Assigned task:
Update the entries below by changing "Wash off" to "Rinse off" everywhere it appears, leaving all other text as it is. Omit the pictures from your answer.
--------------------
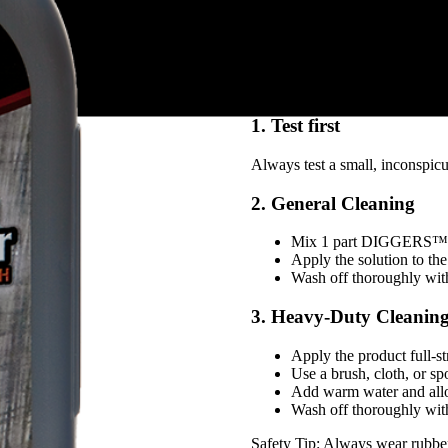
Industrial strength – spe
Convenient – fast-acting
Child-resistant packagin
How to use DIGGE
1. Test first
Always test a small, inconspicuo
2. General Cleaning
Mix 1 part DIGGERS™ C
Apply the solution to the
Wash off thoroughly with
3. Heavy-Duty Cleaning
Apply the product full-st
Use a brush, cloth, or sp
Add warm water and allo
Wash off thoroughly with
Safety Tip: Always wear rubber 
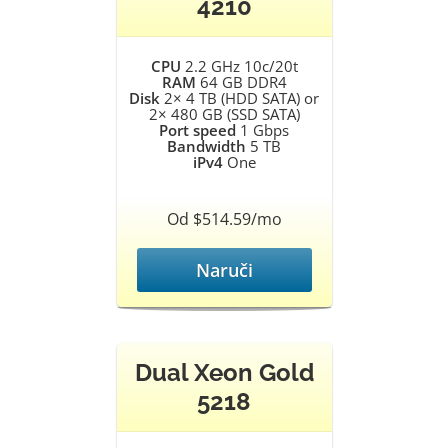
4210
CPU
2.2 GHz 10c/20t
RAM
64 GB DDR4
Disk
2× 4 TB (HDD SATA) or
2× 480 GB (SSD SATA)
Port speed
1 Gbps
Bandwidth
5 TB
iPv4
One
Od $514.59/mo
Naruči
Dual Xeon Gold
5218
--------------------
Task response:
Industrial strength – spe
Convenient – fast-acting
Child-resistant packagin
How to use DIGGE
1. Test first
Always test a small, inconspicuo
2. General Cleaning
Mix 1 part DIGGERS™ C
Apply the solution to the
Rinse off thoroughly with
3. Heavy-Duty Cleaning
Apply the product full-st
Use a brush, cloth, or sp
Add warm water and allo
Rinse off thoroughly with
Safety Tip: Always wear rubber 
4210
CPU
2.2 GHz 10c/20t
RAM
64 GB DDR4
Disk
2× 4 TB (HDD SATA) or
2× 480 GB (SSD SATA)
Port speed
1 Gbps
Bandwidth
5 TB
iPv4
One
Od $514.59/mo
Naruči
Dual Xeon Gold
5218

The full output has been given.